I am running a structural topic model using the stm package in R. My model includes an interaction effect between faction_id and numeric_date (a measure of time). I am using the following code to first estimate and then plot proportion of topic 9 over time for both factions present in the data, (see plot).
# Model fit
model.fac.dat.int <- stm(
documents = docs,
vocab = vocab,
K = 20,
prevalence = ~ faction_id * s(numeric_date),
max.em.its = 75,
data = meta,
reportevery = 50,
verbose = TRUE,
init.type = "Spectral"
)
# Estimate effect for topic 9
est.fac.dat.int <-
estimateEffect(
formula = c(9) ~ faction_id * numeric_date,
stmobj = model.fac.dat.int,
metadata = meta,
uncertainty = "None"
)
# Plot for faction_id = Greens
plot(
est.fac.dat.int,
covariate = "numeric_date",
model = model.fac.dat.int,
method = "continuous",
moderator = "faction_id",
moderator.value = "Greens",
linecol = "green",
xlab = "Time",
ylim = c(0, 0.1),
printlegend = F
)
# Add plot for faction_id = CDU
plot(
est.fac.dat.int,
covariate = "numeric_date",
model = model.fac.dat.int,
method = "continuous",
moderator = "faction_id",
moderator.value = "CDU",
linecol = "red",
add = T,
printlegend = F
)
In a next step, I would like to allow for a break in the linear plots at numeric_date = 7000 (date of elections). I have theoretical reasons to believe the plot lines shift to a lower level after the cutoff point, and believe the current plot may hide this effect. So essentially, I would like to create an RDD-like plot.

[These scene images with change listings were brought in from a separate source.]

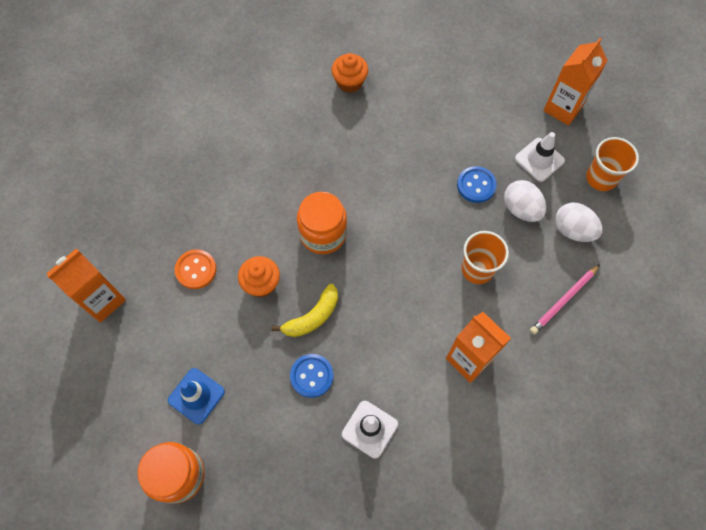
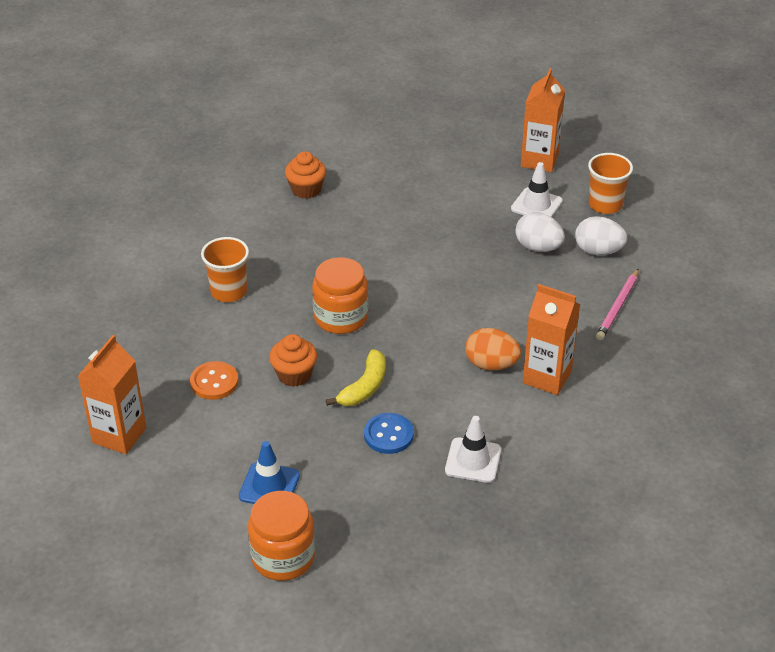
camera: 20 degrees left, 25 degrees down
(427, 328) = (491, 364): none -> orange egg
(476, 185) = (482, 240): blue button -> none
(477, 269) = (518, 305): orange cup -> orange cup (229, 291)

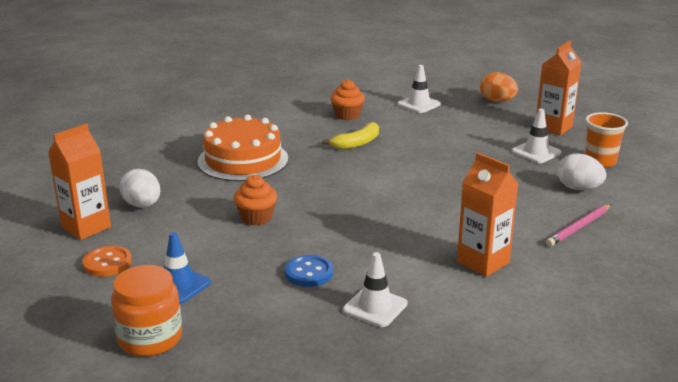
camera: 20 degrees right, 15 degrees down
(214, 382) = (188, 210): orange button -> orange button (107, 263)
(229, 291) = (243, 160): orange cup -> orange cake
(341, 317) = (321, 190): orange jar -> none
(364, 387) = (310, 237): yellow banana -> yellow banana (357, 143)
(378, 152) = (419, 104): none -> white traffic cone
(491, 364) = (435, 244): orange egg -> orange egg (497, 101)
(538, 247) = (523, 177): white egg -> white egg (142, 205)

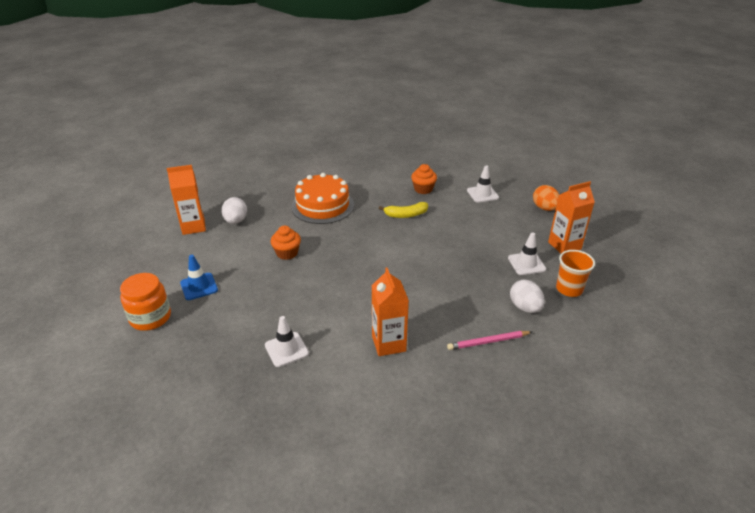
camera: 30 degrees right, 10 degrees up
(107, 263) = (180, 256): orange button -> none
(309, 273) = (275, 307): blue button -> none

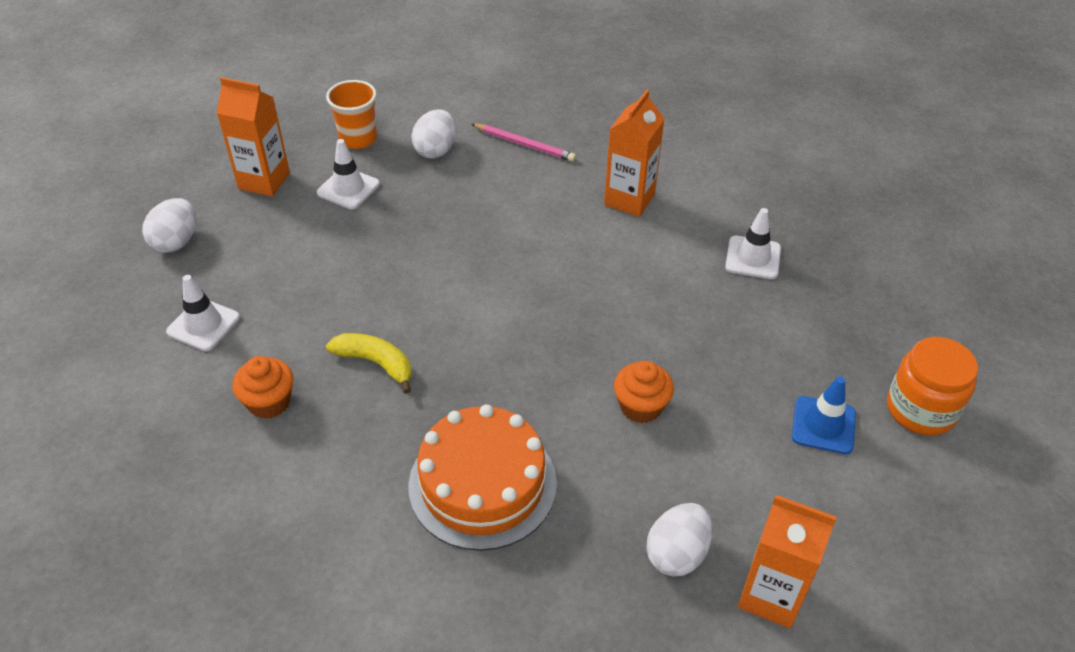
camera: 140 degrees left, 10 degrees up
(544, 208) = (176, 242): orange egg -> white egg

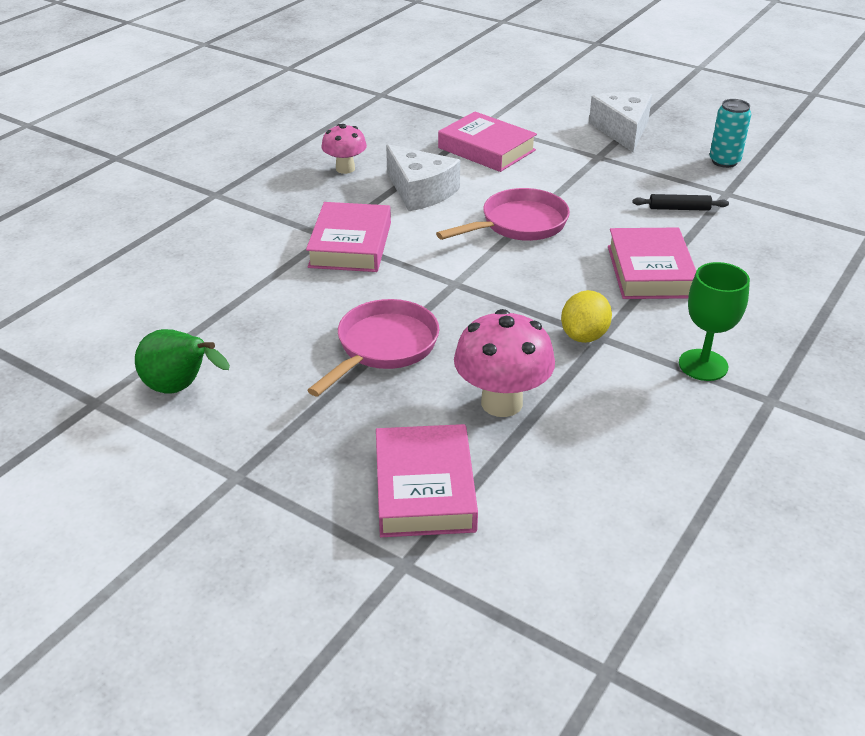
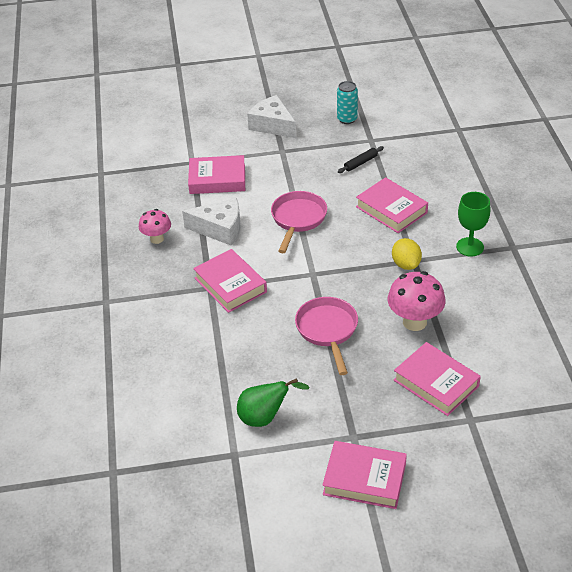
camera: 40 degrees left, 5 degrees up
(174, 532) = (364, 479): none -> pink book

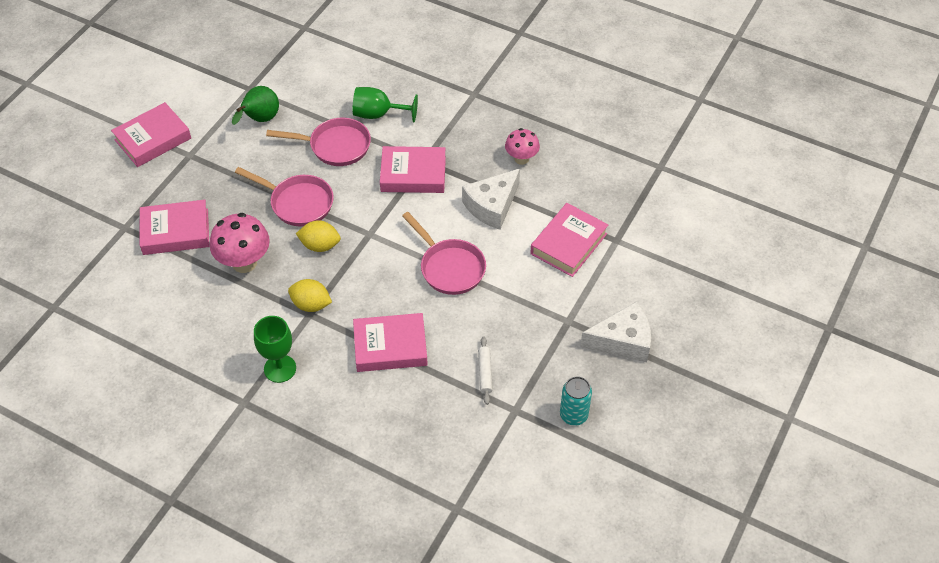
camera: 125 degrees right, 10 degrees up
(184, 344) = (378, 114): none -> green goblet
(246, 347) = (335, 146): none -> pink pan
(352, 292) = (320, 245): none -> yellow lemon
(360, 163) = (485, 373): black rolling pin -> white rolling pin

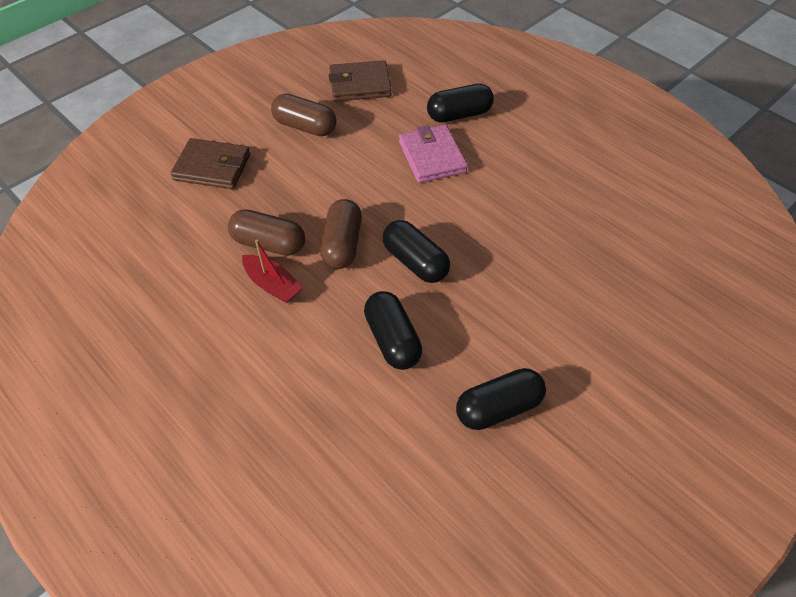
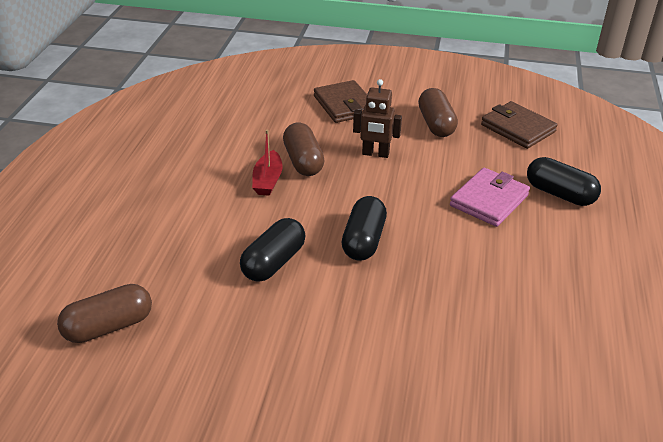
camera: 55 degrees right, 15 degrees down
(307, 188) = (375, 154): none -> brown robot
(342, 244) = (340, 195): brown capsule -> brown capsule (109, 326)
(498, 408) = (259, 354): black capsule -> none

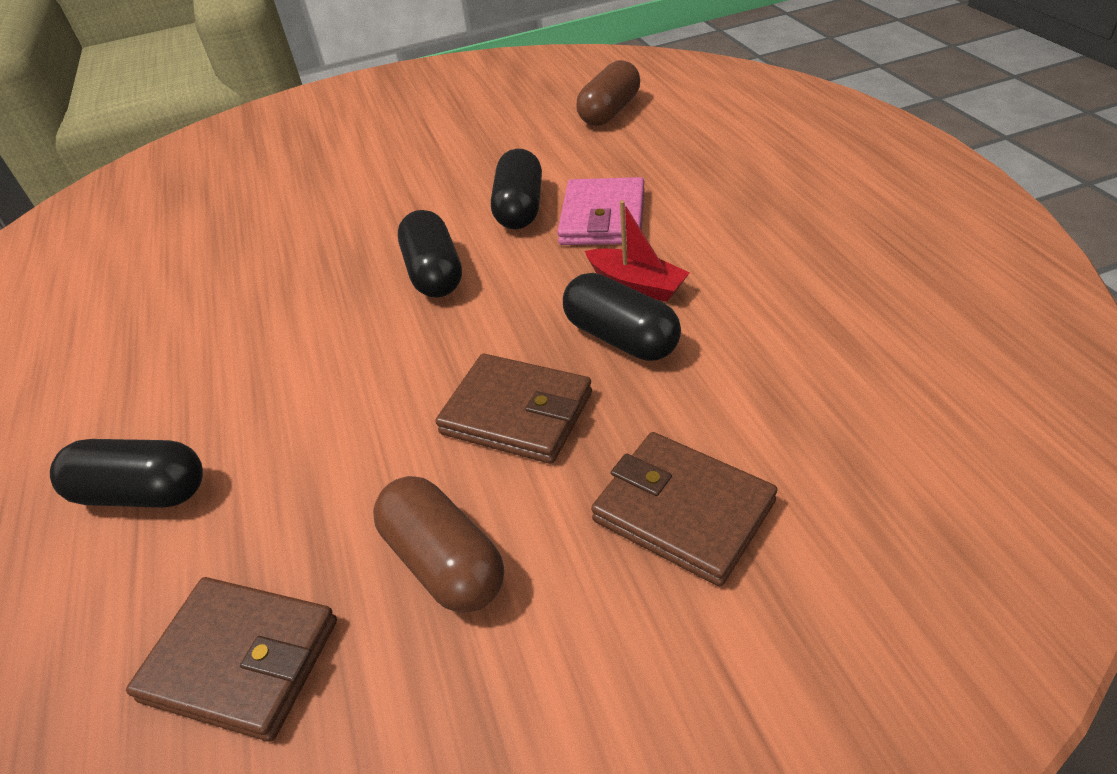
camera: 155 degrees right, 5 degrees up
(268, 180) = (636, 284): red boat -> red boat turned 150 degrees clockwise
(303, 161) = (621, 338): brown capsule -> black capsule
(375, 154) = (517, 413): brown robot -> brown wallet
(489, 200) = (274, 416): pink wallet -> pink wallet (603, 218)

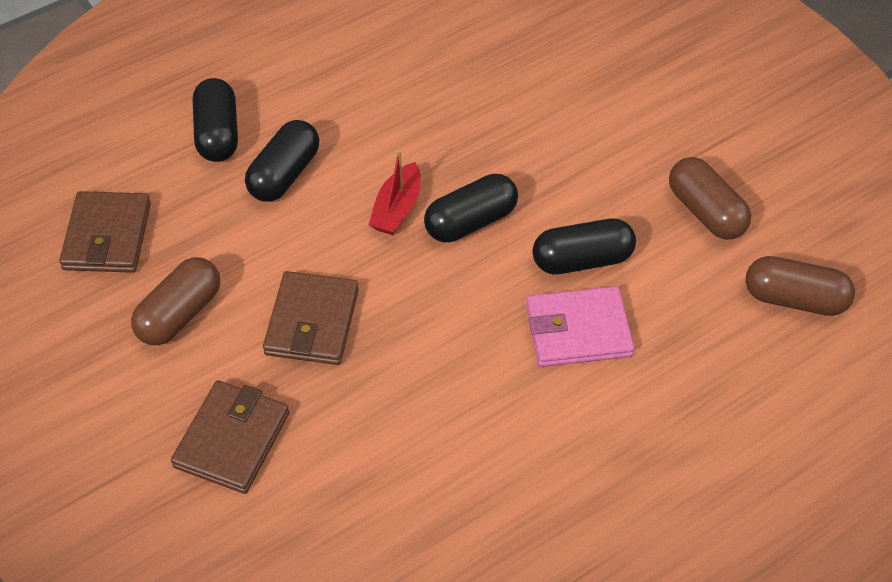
camera: 70 degrees right, 10 degrees up
(500, 141) = (705, 212): none -> brown capsule
(621, 338) = (405, 374): black capsule -> black capsule (284, 174)
(636, 284) = (478, 374): red boat -> red boat (397, 208)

I am not sure how to go about this, as the stm package does not specifically provide a function for this scenario. I have also considered using the rdd package, but I do not know how to combine it with my stm setup.
Would it make more sense to simply estimate the effect for numeric_date < 7000 and > 7000 separately and then add the corresponding two plots together?
Thank you, and feel free to ask if you need me to explain more.